The quote was: "What makes interpersonal trauma distinctive is the subversion of interpersonal trust that it involves. The other person recognizes one's vulnerability and responds to it not with care but by deliberately inflicting harm. The aim of torture has been described as the complete psychological destruction of a person: "the torturer attempts to destroy a victim's sense of being grounded in a family and society as a human being with dreams, hopes and aspirations for the future" (Istanbul Protocol, 1999, p. 45).

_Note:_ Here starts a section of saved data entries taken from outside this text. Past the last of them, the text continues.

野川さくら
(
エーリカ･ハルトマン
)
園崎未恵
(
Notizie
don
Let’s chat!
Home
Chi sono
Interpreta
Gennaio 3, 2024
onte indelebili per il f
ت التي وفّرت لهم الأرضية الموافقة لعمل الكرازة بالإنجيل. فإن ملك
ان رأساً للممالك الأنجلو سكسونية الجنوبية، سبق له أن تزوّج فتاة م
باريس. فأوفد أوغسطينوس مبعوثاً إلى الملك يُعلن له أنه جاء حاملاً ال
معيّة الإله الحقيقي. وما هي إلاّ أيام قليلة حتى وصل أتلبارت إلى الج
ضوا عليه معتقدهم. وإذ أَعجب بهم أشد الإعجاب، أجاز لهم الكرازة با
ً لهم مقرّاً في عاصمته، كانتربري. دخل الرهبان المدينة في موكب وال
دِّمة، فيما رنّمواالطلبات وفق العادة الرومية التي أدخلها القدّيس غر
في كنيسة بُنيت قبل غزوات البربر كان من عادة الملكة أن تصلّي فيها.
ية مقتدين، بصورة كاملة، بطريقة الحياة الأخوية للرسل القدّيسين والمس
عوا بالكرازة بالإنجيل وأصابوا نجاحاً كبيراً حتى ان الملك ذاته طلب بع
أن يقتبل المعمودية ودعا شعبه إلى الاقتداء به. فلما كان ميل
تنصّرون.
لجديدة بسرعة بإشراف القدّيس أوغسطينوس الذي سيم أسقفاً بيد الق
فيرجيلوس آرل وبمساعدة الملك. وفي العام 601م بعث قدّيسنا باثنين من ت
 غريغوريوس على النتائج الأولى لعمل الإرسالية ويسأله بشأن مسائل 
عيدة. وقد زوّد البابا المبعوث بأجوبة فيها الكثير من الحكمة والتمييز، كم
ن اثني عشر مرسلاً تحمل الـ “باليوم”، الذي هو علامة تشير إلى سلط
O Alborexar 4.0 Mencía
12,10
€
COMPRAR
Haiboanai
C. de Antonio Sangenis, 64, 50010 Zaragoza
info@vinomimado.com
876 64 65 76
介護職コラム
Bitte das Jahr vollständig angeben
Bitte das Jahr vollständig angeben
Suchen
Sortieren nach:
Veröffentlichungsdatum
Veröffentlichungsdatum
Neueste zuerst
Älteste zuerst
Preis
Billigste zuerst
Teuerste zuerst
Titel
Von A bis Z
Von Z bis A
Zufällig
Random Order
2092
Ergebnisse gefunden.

It is a "calculated assault on human dignity," more so than an attempt to extract information (Amnesty International, 1986, p. 172)

This is why it is so important to raise awareness in the community that parents who betray their child's trust with abuse and neglect are responsible for inflicting psychic harm that can adversely affect that child's entire life.

Dante

I know this is an old post, but I am new to the board, and this really spoke to me.  As a child, I remember expecting I'd never make it to 20.  I just knew it as a fact, it wasn't even something that consciously disturbed me, it was just a fact. 

I never realized it was the same thing, but I go to bed each night expecting that I'll die that night, so I sort everything out for those surviving me.  As I fall asleep, I have a massive panic attack each night (I guess that's me feeling like I'm dying).  It's actually a relief once the panic attack comes, because then I can just accept it and fall asleep.  But the panic attack itself sucks (hammering heart, terror, etc.).

My father died 5 years ago, and I had really mixed feelings about it.  I was always terrified he would died without ever being able to show that he loved me or accepting me (he also had CPTSD I think from abuse in his own childhood) and also leaving me with my narcissistic, manipulative, abusive mother (who also has PTSD from her own abusive childhood).  On the one hand it broke me, but on the other hand it was a relief - both because I didn't have to worry about him anymore and also because I now knew my "expiration date".